Before too long, Frankenstein’s desire to repent of his hubristic, sacrilegious offences comes to naught, as the Creature rebels against his cruel treatment at the hands of his creator’s associates and runs loose, crashing Frankenstein’s wedding preparations and inspiring that angry, torch-wielding mob to rise up. Which of them will get the justice they deserve?
As noted, it’s kind of fatuous to judge Frankenstein as an adaptation of the novel, because virtually none of the original story beyond the most basic premise makes it to the screen. Viewed solely as a piece of visual entertainment, however, it still stands up astonishingly well for a film now entering its tenth decade – it’s far better than Dracula, made in the same year by the same studio. It’s a piece about image and sensation above all else – characterisation is minimal, handled with the broadest of brushes – there’s none of the delving into Frankenstein’s personality and motivation that the Branagh version takes pains over. But the images themselves are fantastic: extraordinary, towering sets, and fluid direction by Whale. This is before we even get to the iconic realisation of the Creature himself.
On the other hand – and there really has to be another hand, no matter how legendary and influential the movie may be – one has to wonder about the extent to which this actually qualifies as an adaptation of Frankenstein, for it seems to me that the soul of the novel is absent. This is due to one key decision: rendering the Creature mute. Admittedly, Shelley’s handling of the Creature’s self-realisation and education is rather corny and implausible, but it does enable the central discourse of the story to take place: the discussion between Frankenstein and the Creature of what their responsibilities towards each other are. Frankenstein assumes the power of God, but is reluctant to take on the duties that go with it; the Creature’s resentment of what he sees as Frankenstein’s neglect is really justified. Karloff does a lot to make the Creature sympathetic, but in the second half of the movie Clive goes from being an imposingly unhinged presence (I think his performance in the opening section of the film is really underrated) to a much blander and more anonymous romantic lead. The climax of the film makes it initially seem quite ambiguous as to whether Frankenstein lives or dies: and, oddly, the scene which ends the film on a (supposedly) upbeat note barely features him.
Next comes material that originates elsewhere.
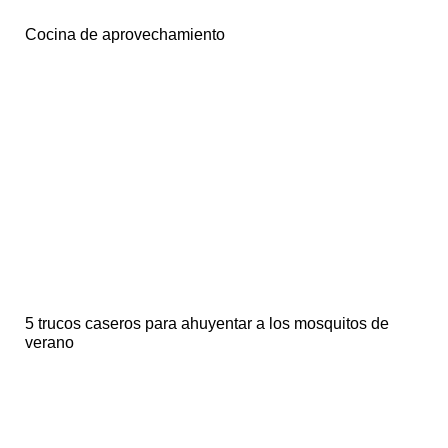
Cocina de aprovechamiento
5 trucos caseros para ahuyentar a los mosquitos de
verano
Perhaps the makers had already clocked that there was only one real star of this film, and it was the British guy in all the make-up.
The thing about Frankenstein the movie being such a massive popular success, and so iconic, is that the result is that there are essentially two rival versions of this story fighting for dominance in the public eye: Shelley’s and Whale’s. Every subsequent version of this story has riffed on or derived from one or the other of them – and, the vast majority of the time, it is Whale’s which has won out. You may find this regrettable (and it certainly means that a wholly satisfying film version of this story arguably doesn’t exist). Whale’s movie may be assembled out of images and ideas from many different sources, few of them having much real connection to Shelley, but this shouldn’t detract from the artistic success of the venture.